An amazing book, made all the more poignant by the fact that it was her only published work. Mind you, at just over 1000 pages, you can understand why really. I know that many deride the story as being overly sentimental but I didn’t find it so. In fact, the next person that does so in my hearing will be challenged point blank as to whether they’ve read it. Bet they haven’t.
This book should be subtitled “A USAnian Pride & Prejudice” because…
that’s exactly what it is. You’ve got the family marrying off their girls (the O’Haras), you’ve got a feminine protagonist (Scarlett) who wavers between love and hate of the misunderstood leading man (Rhett Butler). And throughout it all you have pride and prejudice on a huge number of levels: slavery, gossip, hypocrisy, politics, class, racism and jealousy.
But what makes it a better read than Pride & Prejudice (yes, I did say that) is the backdrop of the US Civil War. This is very well researched and integrated into the novel by Mitchell and it adds twists and turns that Austen could not match, devoid as her novel was of any historical setting whatsoever.

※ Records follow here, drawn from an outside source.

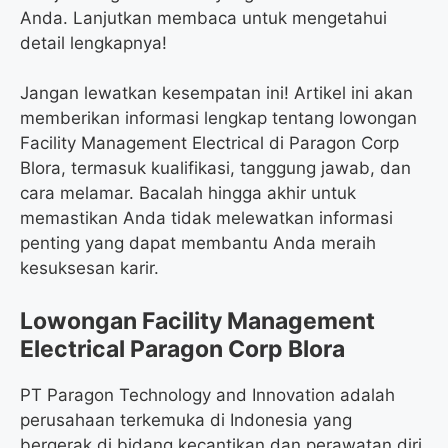
Anda. Lanjutkan membaca untuk mengetahui
detail lengkapnya!
Jangan lewatkan kesempatan ini! Artikel ini akan
memberikan informasi lengkap tentang lowongan
Facility Management Electrical di Paragon Corp
Blora, termasuk kualifikasi, tanggung jawab, dan
cara melamar. Bacalah hingga akhir untuk
memastikan Anda tidak melewatkan informasi
penting yang dapat membantu Anda meraih
kesuksesan karir.
Lowongan Facility Management
Electrical Paragon Corp Blora
PT Paragon Technology and Innovation adalah
perusahaan terkemuka di Indonesia yang
bergerak di bidang kecantikan dan perawatan diri.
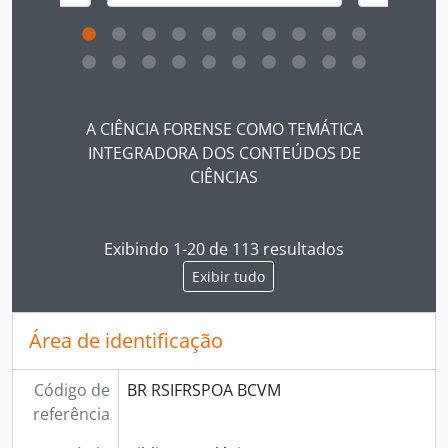
Ao clicar no link deste título da descrição a página 
A CIÊNCIA FORENSE COMO TEMÁTICA
INTEGRADORA DOS CONTEÚDOS DE
CIÊNCIAS
Exibindo 1-20 de 113 resultados
Exibir tudo
Área de identificação
Código de
BR RSIFRSPOA BCVM
referência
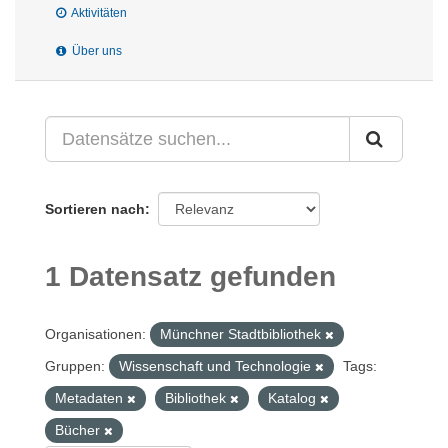
Aktivitäten
Über uns
Sortieren nach
1 Datensatz gefunden
Organisationen:
Münchner Stadtbibliothek
Gruppen:
Wissenschaft und Technologie
Tags:
Metadaten
Bibliothek
Katalog
Bücher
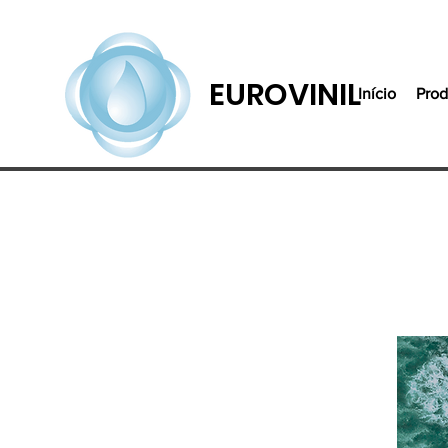
EUROVINIL
Início
Prod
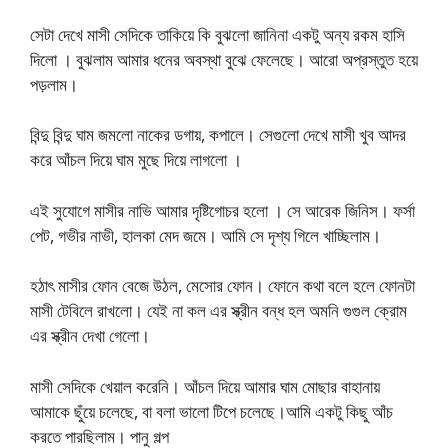
সেটা দেখে মাসী সেদিকে তাকিয়ে কি বুঝলো জানিনা একটু অন্য রকম হাসি
দিলো । বুঝলাম আমার ধনের অবস্থা বুঝে ফেলেছে। আরো অপ্রস্তুত হয়ে
পড়লাম।
বিন্দু বিন্দু ঘাম জমলো নাকের ডগায়, কপালে। সেগুলো দেখে মাসী খুব আদর
করে আঁচল দিয়ে ঘাম মুছে দিয়ে লাগলো ।
এই সুযোগে মাসীর নাভি আমার দৃষ্টিগোচর হলো । সে আরেক জিনিস। ফর্সা
পেট, গভীর নাভী, হালকা মেদ জমে। আমি সে দৃশ্য গিলে খাচ্ছিলাম।
হঠাৎ মাসীর ফোন বেজে উঠল, মেসোর ফোন। ফোনে কথা বলে হলে ফোনটা
মাসী টেবিলে রাখলো। যেই না কল এর স্ক্রীন বন্ধ হল অমনি গুগুল ক্রোম
এর স্ক্রীন দেখা গেলো।
মাসী সেদিকে খেয়াল করেনি। আঁচল দিয়ে আমার ঘাম মোছার বাহানায়
আমাকে ছুঁয়ে চলেছে, বা বলা ভালো টিপে চলেছে।আমি একটু কিছু আঁচ
করতে পারছিলাম। পানু গল্প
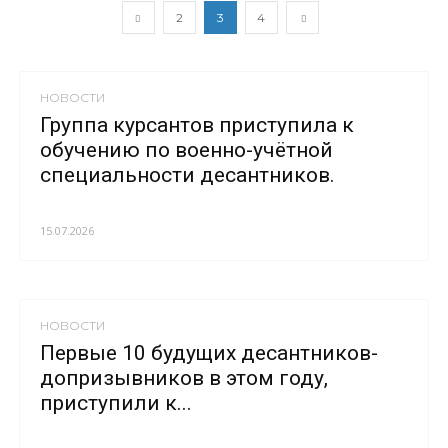
2
3
4
НОВОСТИ
Группа курсантов приступила к
обучению по военно-учётной
специальности десантников.
15.07.2026
НОВОСТИ
Первые 10 будущих десантников-
допризывников в этом году,
приступили к...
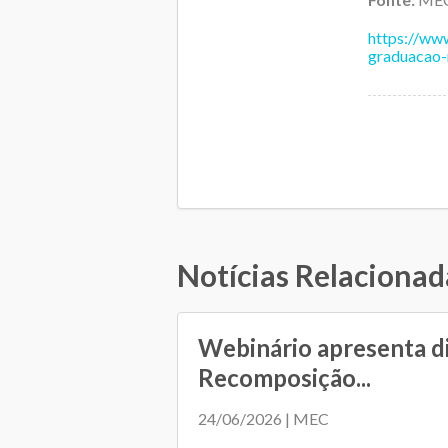
https://ww
graduacao-
Notícias Relacionad
Webinário apresenta d
Recomposição...
24/06/2026 | MEC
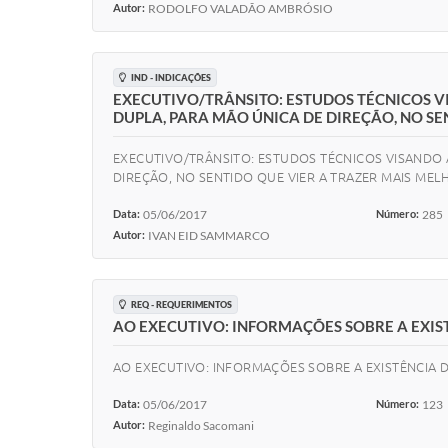
Autor:
RODOLFO VALADÃO AMBRÓSIO
IND - INDICAÇÕES
EXECUTIVO/TRÂNSITO: ESTUDOS TÉCNICOS 
DUPLA, PARA MÃO ÚNICA DE DIREÇÃO, NO SE
EXECUTIVO/TRÂNSITO: ESTUDOS TÉCNICOS VISANDO 
DIREÇÃO, NO SENTIDO QUE VIER A TRAZER MAIS ME
Data:
05/06/2017
Número:
285
Autor:
IVAN EID SAMMARCO
REQ - REQUERIMENTOS
AO EXECUTIVO: INFORMAÇÕES SOBRE A EXIST
AO EXECUTIVO: INFORMAÇÕES SOBRE A EXISTÊNCIA D
Data:
05/06/2017
Número:
123
Autor:
Reginaldo Sacomani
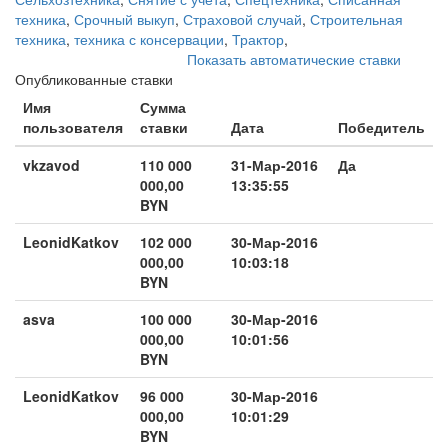
техника
,
Срочный выкуп
,
Страховой случай
,
Строительная
техника
,
техника с консервации
,
Трактор
,
Показать автоматические ставки
Опубликованные ставки
Имя
Сумма
пользователя
ставки
Дата
Победитель
vkzavod
110 000
31-Мар-2016
Да
000,00
13:35:55
BYN
LeonidKatkov
102 000
30-Мар-2016
000,00
10:03:18
BYN
asva
100 000
30-Мар-2016
000,00
10:01:56
BYN
LeonidKatkov
96 000
30-Мар-2016
000,00
10:01:29
BYN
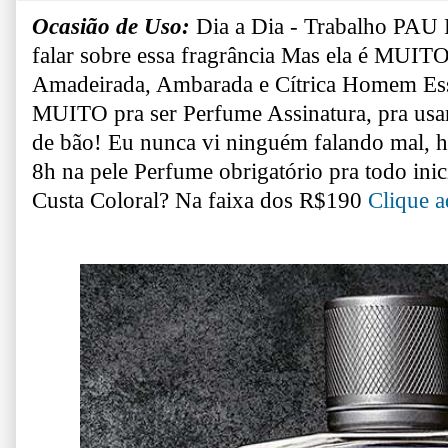
Ocasião de Uso:
Dia a Dia - Trabalho
PAU 
falar sobre essa fragrância
Mas ela é MUI
Amadeirada, Ambarada e Cítrica
Homem Esse
MUITO pra ser Perfume Assinatura, pra usar 
de bão!
Eu nunca vi ninguém falando mal, 
8h na pele
Perfume obrigatório pra todo ini
Custa Coloral?
Na faixa dos R$190
Clique a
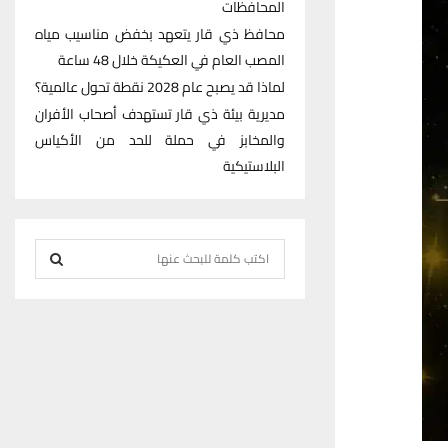
المحافظات
محافظ ذي قار يتعهد بخفض مناسيب مياه
المصب العام في العكيكة خلال 48 ساعة
لماذا قد يصبح عام 2028 نقطة تحول عالمية؟
مديرية بيئة ذي قار تستهدف أصحاب الأفران
والمخابز في حملة للحد من الأكياس
البلاستيكية
S
e
S
a
r
E
c
h
A
f
R
o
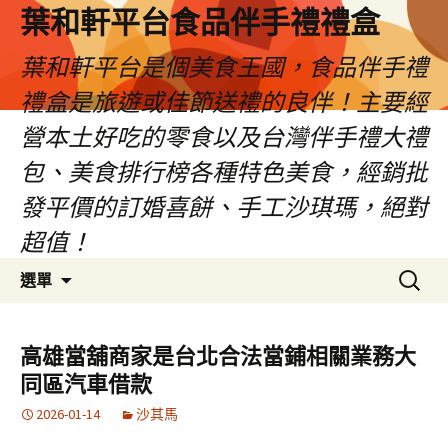
葉和軒平台食品伴手禮禮盒
葉和軒平台是個美食王國，食品伴手禮
禮盒是旅遊或佳節送禮的良伴！主要經
營本土好吃的零食以及台灣伴手禮大禮
包、美食排行榜各種特色美食，經銷批
發平價的訂婚喜餅、手工沙琪瑪，絕對
超值！
跳
搜
選單
至
尋
內
關
容
鍵
高雄當舖商家是台北合法當鋪相關業務大
字:
同區汽車借款
2026-01-14
沙其馬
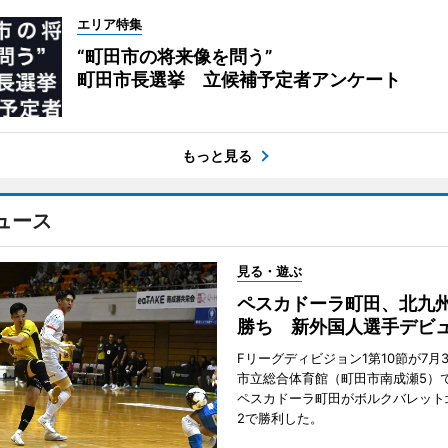
エリア特集
“町田市の将来像を問う”
町田市長選挙 立候補予定者アンケート
もっと見る
ュース
見る・遊ぶ
ペスカドーラ町田、北九
勝ち 新外国人選手デビ
Fリーグディビジョン1第10節が7月
市立総合体育館（町田市南成瀬5）
ペスカドーラ町田がボルクバレット
2で勝利した。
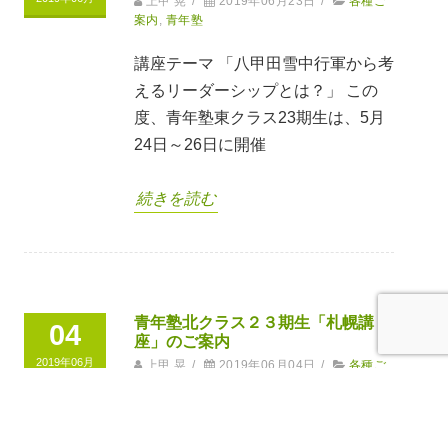
上甲 晃
/
2019年06月23日
/
各種ご
案内
,
青年塾
講座テーマ 「八甲田雪中行軍から考
えるリーダーシップとは？」 この
度、青年塾東クラス23期生は、5月
24日～26日に開催
続きを読む
青年塾北クラス２３期生「札幌講
04
座」のご案内
2019年06月
上甲 晃
/
2019年06月04日
/
各種ご
案内
,
青年塾
講座テーマ 「日本ハムとファン」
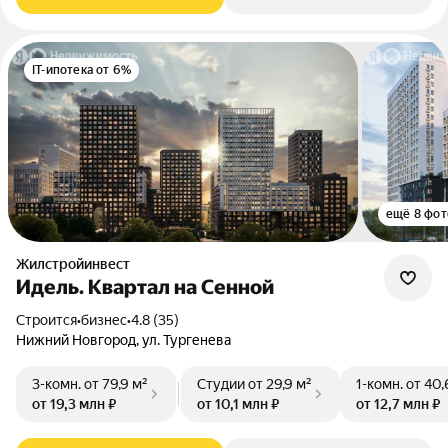
IT-ипотека от 6%
ещё 8 фот
Жилстройинвест
Идель. Квартал на Сенной
Строится
•
бизнес
•
4.8 (35)
Нижний Новгород, ул. Тургенева
3-комн.
от 79,9 м²
Студии
от 29,9 м²
1-комн.
от 40,
от 19,3 млн ₽
от 10,1 млн ₽
от 12,7 млн ₽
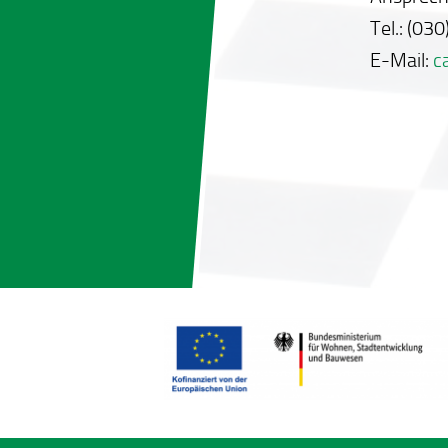
Tel.: (03
E-Mail:
c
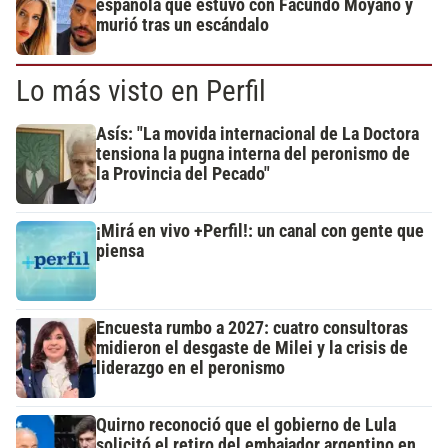
española que estuvo con Facundo Moyano y
murió tras un escándalo
Lo más visto en Perfil
Asís: "La movida internacional de La Doctora
tensiona la pugna interna del peronismo de
la Provincia del Pecado"
¡Mirá en vivo +Perfil!: un canal con gente que
piensa
Encuesta rumbo a 2027: cuatro consultoras
midieron el desgaste de Milei y la crisis de
liderazgo en el peronismo
Quirno reconoció que el gobierno de Lula
solicitó el retiro del embajador argentino en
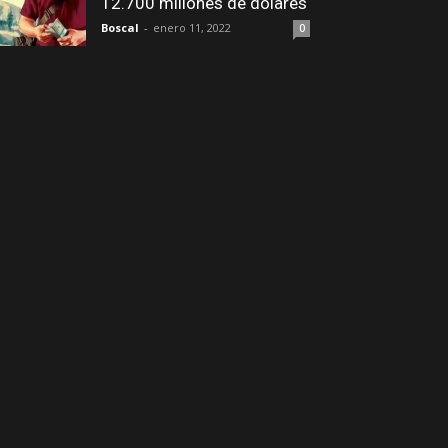
12.700 millones de dólares
Boscal
-
enero 11, 2022
0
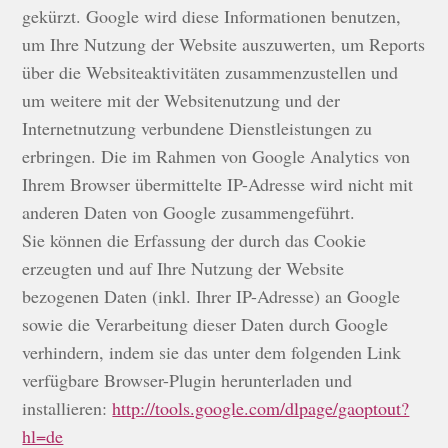
gekürzt. Google wird diese Informationen benutzen,
um Ihre Nutzung der Website auszuwerten, um Reports
über die Websiteaktivitäten zusammenzustellen und
um weitere mit der Websitenutzung und der
Internetnutzung verbundene Dienstleistungen zu
erbringen. Die im Rahmen von Google Analytics von
Ihrem Browser übermittelte IP-Adresse wird nicht mit
anderen Daten von Google zusammengeführt.
Sie können die Erfassung der durch das Cookie
erzeugten und auf Ihre Nutzung der Website
bezogenen Daten (inkl. Ihrer IP-Adresse) an Google
sowie die Verarbeitung dieser Daten durch Google
verhindern, indem sie das unter dem folgenden Link
verfügbare Browser-Plugin herunterladen und
installieren:
http://tools.google.com/dlpage/gaoptout?
hl=de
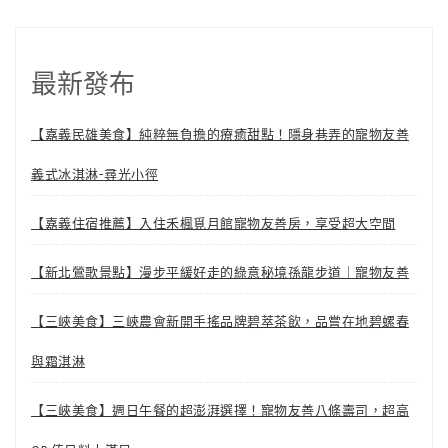
最新發布
【嘉義民雄美食】純粹無負擔的療癒甜點！隱身巷弄的寵物友善
義式冰淇淋-尋光小徑
【嘉義住宿推薦】入住禾楓覓月館寵物友善房，享受超大空間
【新北鶯歌景點】漫步平緩好走的綠意秘境孫龍步道｜寵物友善
【三峽美食】三峽農會新開手搖品牌碧萃茶飲，品嘗在地碧螺春
與霜淇淋
【三峽美食】週日午餐的超澎湃選擇！寵物友善八條壽司，超高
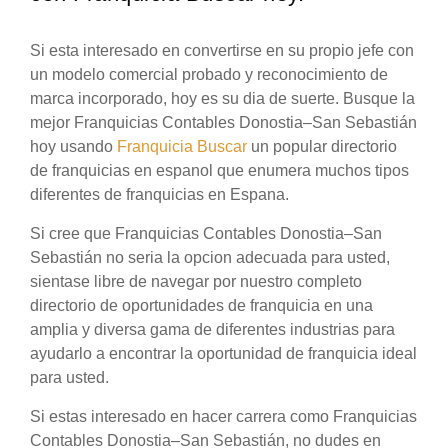
Si esta interesado en convertirse en su propio jefe con
un modelo comercial probado y reconocimiento de
marca incorporado, hoy es su dia de suerte. Busque la
mejor Franquicias Contables Donostia–San Sebastián
hoy usando
Franquicia Buscar
un popular directorio
de franquicias en espanol que enumera muchos tipos
diferentes de franquicias en Espana.
Si cree que Franquicias Contables Donostia–San
Sebastián no seria la opcion adecuada para usted,
sientase libre de navegar por nuestro completo
directorio de oportunidades de franquicia en una
amplia y diversa gama de diferentes industrias para
ayudarlo a encontrar la oportunidad de franquicia ideal
para usted.
Si estas interesado en hacer carrera como Franquicias
Contables Donostia–San Sebastián, no dudes en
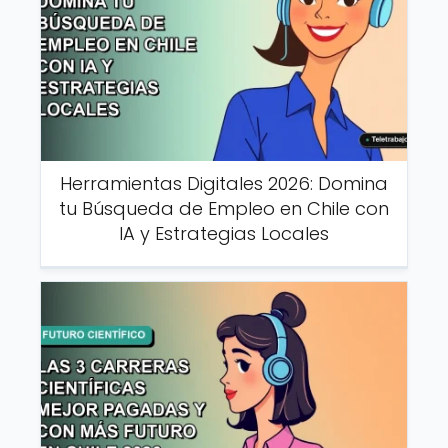
Herramientas Digitales 2026: Domina
tu Búsqueda de Empleo en Chile con
IA y Estrategias Locales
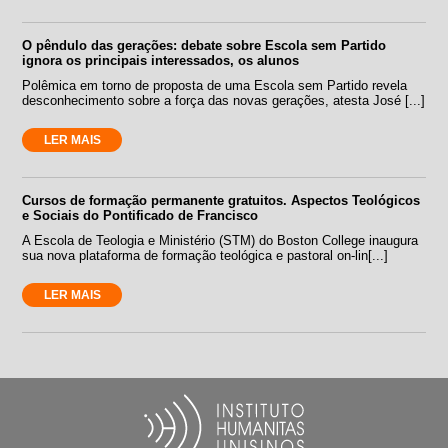
O pêndulo das gerações: debate sobre Escola sem Partido
ignora os principais interessados, os alunos
Polêmica em torno de proposta de uma Escola sem Partido revela
desconhecimento sobre a força das novas gerações, atesta José [...]
LER MAIS
Cursos de formação permanente gratuitos. Aspectos Teológicos
e Sociais do Pontificado de Francisco
A Escola de Teologia e Ministério (STM) do Boston College inaugura
sua nova plataforma de formação teológica e pastoral on-lin[...]
LER MAIS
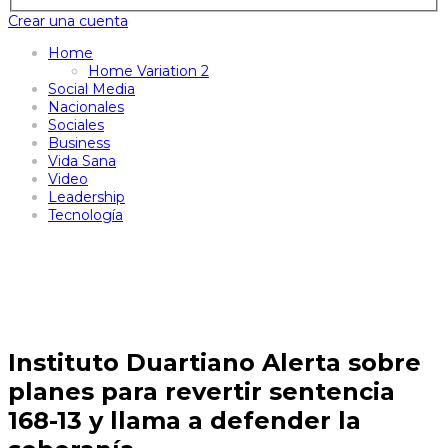
Crear una cuenta
Home
Home Variation 2
Social Media
Nacionales
Sociales
Business
Vida Sana
Video
Leadership
Tecnología
Instituto Duartiano Alerta sobre
planes para revertir sentencia
168-13 y llama a defender la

And, like Elizabeth Bennet, Scarlett O’Hara is one of the great characters of literature. She’s complex and real, fickle and fragile one minute and determinedly stubborn the next. You never love her though. Pity is the closest positive reaction I could feel.
Scarlett O’Hara was not beautiful, but men seldom realised it when caught by her charm as the Tarleton twins were.
After all, to-morrow is another day.
rubbish | poor | mediocre | okay | good | very good | excellent | superb
ALSO BLOGGED HELPFULLY BY
…no one that I could find. Most bloggers gave this scant attention or focussed on either Mitchell or the film version.